Sharon Begley
Newsweek
August 6, 2010
To get a sense of the total, complete, and utter mess that is research on the health effects of cell phones, look no further than a study of whether the ubiquitous gadgets raise the risk of brain tumors. “Interphone,” organized by the World Health Organization’s International Agency for Research on Cancer, was the largest (10,751 subjects, ages 30 to 59, in 13 countries), longest (10 years), most expensive (as much as $30 million), and most labor-intensive (48 scientists) study of its kind. That boded well for producing credible conclusions. Instead, Interphone found that using a cell phone decreased the risk of glioma (primary brain cancer) by 19 percent. Even in people who had used cell phones for more than 10 years there was no increased risk of brain tumors, with the exception of those who said they had yakked away for more than 1,640 hours. And the 40 percent increased risk of glioma in this group came with a caveat that is emblematic of this field: this elevated risk, the scientists warned, may be an artifact of “biases and error,” not real. Things got so acrimonious among Interphone scientists that they delayed announcing the results, finally released in May, for four years.

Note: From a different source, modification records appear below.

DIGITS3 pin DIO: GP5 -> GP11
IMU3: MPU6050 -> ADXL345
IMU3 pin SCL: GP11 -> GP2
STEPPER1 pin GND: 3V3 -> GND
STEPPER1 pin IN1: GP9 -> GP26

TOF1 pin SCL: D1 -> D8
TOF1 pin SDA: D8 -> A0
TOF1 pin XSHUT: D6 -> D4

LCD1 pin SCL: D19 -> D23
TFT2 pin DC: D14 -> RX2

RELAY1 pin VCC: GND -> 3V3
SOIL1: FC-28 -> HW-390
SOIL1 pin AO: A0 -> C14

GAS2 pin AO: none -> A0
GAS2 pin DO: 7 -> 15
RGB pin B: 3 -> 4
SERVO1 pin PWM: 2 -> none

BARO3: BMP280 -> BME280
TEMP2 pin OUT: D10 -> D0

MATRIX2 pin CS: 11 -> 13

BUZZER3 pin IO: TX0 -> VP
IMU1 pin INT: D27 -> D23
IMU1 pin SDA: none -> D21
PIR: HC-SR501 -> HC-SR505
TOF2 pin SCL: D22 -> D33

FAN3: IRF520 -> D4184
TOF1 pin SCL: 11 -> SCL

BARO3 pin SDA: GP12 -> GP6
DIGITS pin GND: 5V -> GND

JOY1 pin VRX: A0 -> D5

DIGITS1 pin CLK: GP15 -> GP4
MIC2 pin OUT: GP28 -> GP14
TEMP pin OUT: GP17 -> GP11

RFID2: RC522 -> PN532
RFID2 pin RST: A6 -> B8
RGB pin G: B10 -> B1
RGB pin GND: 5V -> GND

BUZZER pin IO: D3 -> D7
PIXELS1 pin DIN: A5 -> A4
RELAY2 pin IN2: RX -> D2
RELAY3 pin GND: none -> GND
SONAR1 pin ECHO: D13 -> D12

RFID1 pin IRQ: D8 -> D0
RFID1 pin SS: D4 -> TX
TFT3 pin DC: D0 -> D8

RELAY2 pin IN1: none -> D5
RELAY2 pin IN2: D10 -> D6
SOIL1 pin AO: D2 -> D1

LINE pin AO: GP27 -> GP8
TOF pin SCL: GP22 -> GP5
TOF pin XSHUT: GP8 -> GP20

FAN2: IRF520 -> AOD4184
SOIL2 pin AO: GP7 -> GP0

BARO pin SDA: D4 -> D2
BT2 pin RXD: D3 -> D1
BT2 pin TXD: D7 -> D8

There are many, many ways to screw up experiments on the biological effects of cell-phone radiation, and in 20 years of studies scientists seem to have used every one. The result is a confused public and nearly incoherent government policies that careen back and forth like a drunk after last call. In April, Maine legislators voted against requiring warning labels on cell phones. In May, San Francisco mandated them. A bill to be introduced in Congress would require warning labels nationwide and create a research program—but the last time the government called for studies that would “finally” answer whether cell phones pose a risk of cancer was in 1999, and since then all that’s been accomplished are studies on how to do the studies. Society has never been good at making decisions in the face of scientific uncertainty (what do we do about possibly carcinogenic pesticides? About climate change?), but with cell phones the situation is even worse: it may be impossible to get definitive answers in a reasonable time about whether the radio-frequency radiation the devices emit will kill any of the 4.6 billion people who now use them.
The first big uh-oh experiment, done in Australia and published in 1997, exposed mice to the radiation typical of cell phones (about 800 megahertz to more than 2 gigahertz; this study used 900 MHz) for one hour a day for 18 months. The mice got lymphoma at 2.4 times the rate that unexposed mice did. The alarming finding set off a stampede of research. Two studies in Texas, in 1998, exposed mice to 2,450-MHz radiation for 20 hours a day, every day, for 78 weeks, finding no extra breast cancers compared with mice that weren’t zapped. A 2002 study in Germany, exposing mice to 900 MHz, found no increase in breast cancer. A 2002 Australian study—900 MHz, an hour a day, five days a week, for two years—looked for an increase in lymphomas: nothing. The biggest set of animal tests—called Perform-A, it took eight years, cost $10 million, was organized by the European Commission, and announced results in 2007—found no evidence that cell radiation induces or promotes cancer in exposed mice or rats.